THE GOLDEN GRYPHON is a fantasy in 100,000 words aimed at the same teen/adult audience that enjoys other traditional fantasy. One reader has described it as having a "bottom of the forest floor, Tolkein-like feeling." The story explores how love and loyalty can pull us apart as well as draw us together, and how truth is essential in combating evil.

Christine Hardy is a writer and college math instructor. This will (hopefully) be her first published work.

The Wondrous Gift

How silently, how silently
The wondrous gift is given
So God imparts to human hearts
The blessings of his Heaven


These lyrics came to mind this morning as I was reflecting and praying. Lest I sound overly spiritual, I must say that I don't make time for these activities nearly as often as I should. Zeke woke me up at 4 a.m., so he gets the credit today.

Yesterday during the Pentecost service at church, the Holy Spirit blessed me with the wondrous gift of His presence and comfort. I am ashamed of myself when I think how often I doubt His loving care and His willingness to reassure me, and how easily worried and distracted I am. Like St. Teresa's image of the soul in her book Interior Castle, I seem to spend way too much time in the outer courtyard getting stung and bitten by the creatures of this world, rather than in the holy Presence of God in the innermost rooms. (Unlike Teresa, however, I cannot shun the world to seek His Presence. Becoming a Carmelite nun seems quite tempting at times. However, I fear it is too late.)
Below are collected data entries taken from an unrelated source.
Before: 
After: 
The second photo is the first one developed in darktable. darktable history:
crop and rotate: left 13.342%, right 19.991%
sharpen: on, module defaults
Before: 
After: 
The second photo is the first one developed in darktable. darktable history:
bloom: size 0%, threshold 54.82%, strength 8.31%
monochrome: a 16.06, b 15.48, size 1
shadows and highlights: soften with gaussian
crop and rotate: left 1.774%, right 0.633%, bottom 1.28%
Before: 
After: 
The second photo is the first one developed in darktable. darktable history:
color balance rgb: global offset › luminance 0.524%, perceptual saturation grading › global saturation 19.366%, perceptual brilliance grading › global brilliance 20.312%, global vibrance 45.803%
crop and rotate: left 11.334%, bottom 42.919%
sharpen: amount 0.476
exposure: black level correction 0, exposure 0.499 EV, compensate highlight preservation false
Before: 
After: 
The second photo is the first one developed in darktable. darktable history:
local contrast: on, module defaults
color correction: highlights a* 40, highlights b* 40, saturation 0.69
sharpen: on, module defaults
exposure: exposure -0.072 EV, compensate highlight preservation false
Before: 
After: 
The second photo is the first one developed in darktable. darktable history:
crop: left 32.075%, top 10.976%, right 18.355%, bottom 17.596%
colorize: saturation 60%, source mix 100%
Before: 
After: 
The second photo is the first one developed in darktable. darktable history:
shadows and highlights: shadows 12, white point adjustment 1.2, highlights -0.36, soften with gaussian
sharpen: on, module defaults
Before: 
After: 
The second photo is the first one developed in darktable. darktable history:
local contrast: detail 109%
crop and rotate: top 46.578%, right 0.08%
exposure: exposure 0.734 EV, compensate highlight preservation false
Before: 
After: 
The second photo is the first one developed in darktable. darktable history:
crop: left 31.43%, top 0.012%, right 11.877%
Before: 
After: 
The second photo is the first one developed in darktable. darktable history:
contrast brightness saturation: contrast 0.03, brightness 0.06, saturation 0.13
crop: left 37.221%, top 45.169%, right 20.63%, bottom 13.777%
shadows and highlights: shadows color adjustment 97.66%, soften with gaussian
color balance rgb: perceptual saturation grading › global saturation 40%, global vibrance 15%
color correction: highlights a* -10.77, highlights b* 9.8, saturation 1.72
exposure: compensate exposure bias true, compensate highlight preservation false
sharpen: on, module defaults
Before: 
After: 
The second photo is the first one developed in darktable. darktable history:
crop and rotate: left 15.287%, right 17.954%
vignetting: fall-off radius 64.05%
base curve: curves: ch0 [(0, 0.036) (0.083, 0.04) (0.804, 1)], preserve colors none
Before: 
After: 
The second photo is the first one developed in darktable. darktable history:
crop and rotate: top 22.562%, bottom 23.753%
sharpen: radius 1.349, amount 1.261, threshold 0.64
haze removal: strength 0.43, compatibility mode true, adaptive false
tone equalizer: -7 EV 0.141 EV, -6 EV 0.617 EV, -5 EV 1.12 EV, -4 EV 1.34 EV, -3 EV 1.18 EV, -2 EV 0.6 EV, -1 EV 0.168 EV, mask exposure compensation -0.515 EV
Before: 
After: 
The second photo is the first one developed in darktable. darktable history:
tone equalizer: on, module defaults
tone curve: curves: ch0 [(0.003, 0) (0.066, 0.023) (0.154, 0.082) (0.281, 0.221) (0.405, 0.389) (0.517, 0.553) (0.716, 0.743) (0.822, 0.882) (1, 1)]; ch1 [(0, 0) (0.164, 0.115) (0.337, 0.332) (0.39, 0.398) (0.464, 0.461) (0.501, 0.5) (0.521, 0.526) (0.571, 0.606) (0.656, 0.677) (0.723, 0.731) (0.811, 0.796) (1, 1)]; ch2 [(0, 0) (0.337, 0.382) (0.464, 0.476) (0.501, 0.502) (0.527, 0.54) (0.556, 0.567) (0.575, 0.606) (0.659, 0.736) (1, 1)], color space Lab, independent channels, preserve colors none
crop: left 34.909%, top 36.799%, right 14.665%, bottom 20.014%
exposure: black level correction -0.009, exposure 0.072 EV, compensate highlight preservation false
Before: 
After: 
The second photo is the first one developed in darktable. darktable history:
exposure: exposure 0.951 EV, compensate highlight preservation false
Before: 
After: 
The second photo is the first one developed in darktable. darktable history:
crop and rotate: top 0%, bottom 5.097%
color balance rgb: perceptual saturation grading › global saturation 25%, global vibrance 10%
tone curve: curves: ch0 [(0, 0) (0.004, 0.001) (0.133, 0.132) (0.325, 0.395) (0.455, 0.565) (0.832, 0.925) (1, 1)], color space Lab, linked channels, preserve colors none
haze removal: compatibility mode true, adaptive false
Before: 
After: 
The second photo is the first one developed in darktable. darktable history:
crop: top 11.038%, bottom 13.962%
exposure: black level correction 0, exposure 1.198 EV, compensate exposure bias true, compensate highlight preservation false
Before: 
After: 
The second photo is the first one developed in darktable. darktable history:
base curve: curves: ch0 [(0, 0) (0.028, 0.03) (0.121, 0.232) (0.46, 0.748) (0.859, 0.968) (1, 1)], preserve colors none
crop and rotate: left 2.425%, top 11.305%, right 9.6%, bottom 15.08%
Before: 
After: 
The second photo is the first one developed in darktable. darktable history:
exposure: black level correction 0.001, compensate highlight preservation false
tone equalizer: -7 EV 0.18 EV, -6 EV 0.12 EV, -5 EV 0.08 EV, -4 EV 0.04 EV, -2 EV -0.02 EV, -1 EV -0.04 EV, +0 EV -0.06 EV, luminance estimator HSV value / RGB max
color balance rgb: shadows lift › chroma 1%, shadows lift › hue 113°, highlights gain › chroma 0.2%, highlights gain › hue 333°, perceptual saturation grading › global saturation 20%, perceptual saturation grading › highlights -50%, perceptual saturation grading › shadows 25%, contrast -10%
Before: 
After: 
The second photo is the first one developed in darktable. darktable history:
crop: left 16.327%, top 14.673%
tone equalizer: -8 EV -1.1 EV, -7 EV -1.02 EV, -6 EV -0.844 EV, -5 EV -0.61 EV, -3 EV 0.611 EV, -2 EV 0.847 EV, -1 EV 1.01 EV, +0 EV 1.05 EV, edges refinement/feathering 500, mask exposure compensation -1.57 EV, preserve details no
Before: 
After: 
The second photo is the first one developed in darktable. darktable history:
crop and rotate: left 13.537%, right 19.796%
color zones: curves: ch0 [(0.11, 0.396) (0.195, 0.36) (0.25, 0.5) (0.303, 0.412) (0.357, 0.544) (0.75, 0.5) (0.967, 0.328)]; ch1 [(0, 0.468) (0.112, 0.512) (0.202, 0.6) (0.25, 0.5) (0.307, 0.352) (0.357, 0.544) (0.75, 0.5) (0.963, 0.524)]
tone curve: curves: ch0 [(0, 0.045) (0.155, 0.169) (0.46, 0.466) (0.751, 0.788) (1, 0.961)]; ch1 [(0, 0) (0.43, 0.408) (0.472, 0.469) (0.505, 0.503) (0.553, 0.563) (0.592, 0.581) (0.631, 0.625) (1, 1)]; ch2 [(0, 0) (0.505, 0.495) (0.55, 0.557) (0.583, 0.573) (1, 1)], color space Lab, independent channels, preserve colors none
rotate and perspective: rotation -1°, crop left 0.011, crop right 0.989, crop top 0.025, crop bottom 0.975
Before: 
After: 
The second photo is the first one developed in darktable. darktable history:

My point is that the Holy Spirit makes himself known in a silence that is overwhelming in its profundity. The still, small voice is voiceless - and yet perfectly clear. Jesus said "My sheep hear my voice, and I know them and they follow me." John 10:27. It takes a while to cultivate this type of hearing, and I admit to being confused and misled many times in my younger days, but now there is nothing sweeter or clearer than the voice of my Lord speaking to me, as he must have spoken to Mary in the garden.

What He said was "Don't worry! I will tell you when it's time to go back to work. I know that you are obedient. Don't worry. I hold you in my hand, and won't let you fall." He said this not once but over and over for several minutes, knowing that I need confirmation and absolute reassurance that it is truly His Spirit and not mine speaking.

Kind of like the Star Wars clone troopers sending a repeating "All Clear" signal to the Republic fleet in the story Jeff and I are currently reading. See? And you thought Star Wars was unspiritual.

I have been told many times by concerned, loving Christians, "You shouldn't worry about money! God has promised to provide, so you are displaying a lack of faith." But they are missing the point. I do not doubt that my family and I will always have food to eat and a roof over our heads; if the absolute worst happened and we became penniless, my parents still own the large house I grew up in and have a garden where we could grow food.

The point is that, as a Christian, I am responsible for how I use the time, resources and talent God has given me. It is not a question of having money, but of how to use the money we have in the wisest manner. Was it wise to get a dog now? I believe with all my heart that it was. Is it wise for me to commit to a full-time job at this time? Apparently not yet. Is it wise to focus on finishing the book instead? Perhaps I should.

I think one of the reasons I've been feeling so discouraged is that I allowed myself to hope that just maybe I could have the life I really want, being a mom and a teacher and a writer. That perhaps this was God's will for me and I could relax, finally, and just do it. I thought that was the case, and then all this happened and ruined it for me. But I also know that God disciplines those he loves and that I needed some discipline.

So, it's 5:38 and I am going to try to work on my book a little before it's time to get Jeff up for school.

Zeke, of course, has gone back to sleep.